═══ SUPPLIED DATA
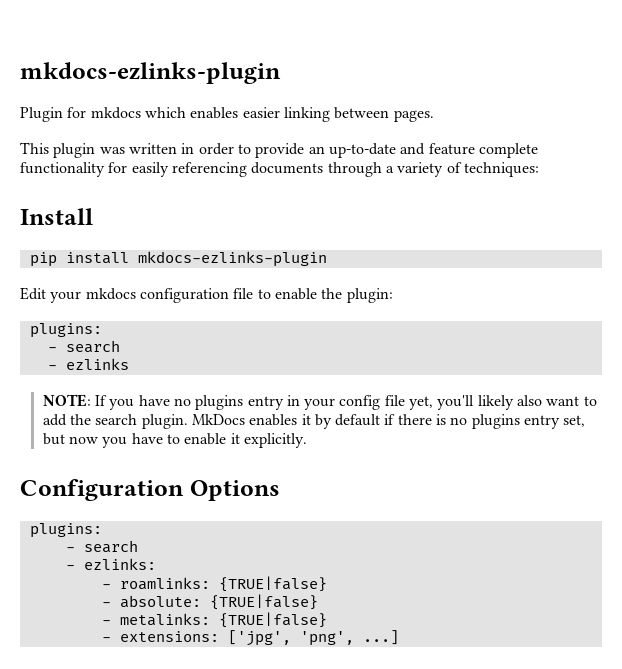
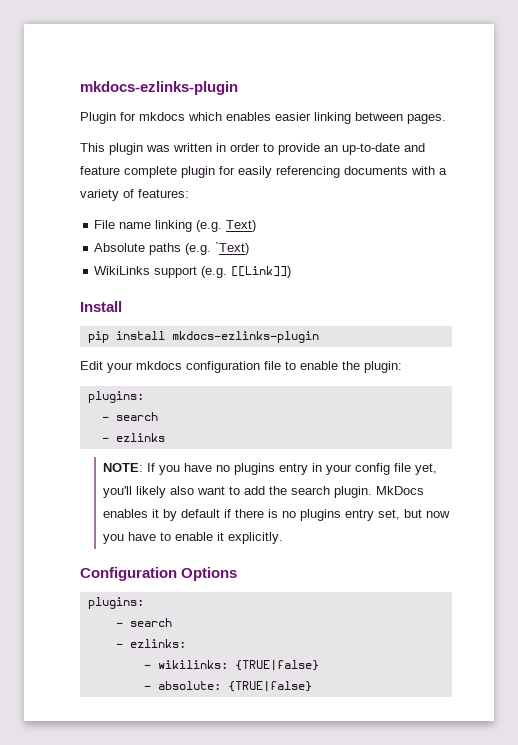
[20,162,105,177] functionality -> [181,166,215,178] plugin
[327,162,382,177] through -> [411,166,435,175] with
[463,162,539,177] techniques: -> [138,189,189,198] [94,220,257,232] [94,242,250,255] [94,266,292,278] features: // File name linking (e.g. Text) // Absolute paths (e.g. `Text) // WikiLinks support (e.g. [[Link]])
[119,577,210,590] roamlinks: -> [157,660,228,669] wikilinks:
[101,612,327,628] [101,630,399,646] // - metalinks: {TRUE|false} // - extensions: ['jpg', 'png', ...] -> (312, 686) none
══════
# DIRECTIVE:
Line by line, print the records exactly, leaving the pictures behind.

# EXPECTED ANSWER:
[20,162,105,177] functionality -> [181,166,215,178] plugin
[327,162,382,177] through -> [411,166,435,175] with
[463,162,539,177] techniques: -> [138,189,189,198] [94,220,257,232] [94,242,250,255] [94,266,292,278] features: // File name linking (e.g. Text) // Absolute paths (e.g. `Text) // WikiLinks support (e.g. [[Link]])
[119,577,210,590] roamlinks: -> [157,660,228,669] wikilinks:
[101,612,327,628] [101,630,399,646] // - metalinks: {TRUE|false} // - extensions: ['jpg', 'png', ...] -> (312, 686) none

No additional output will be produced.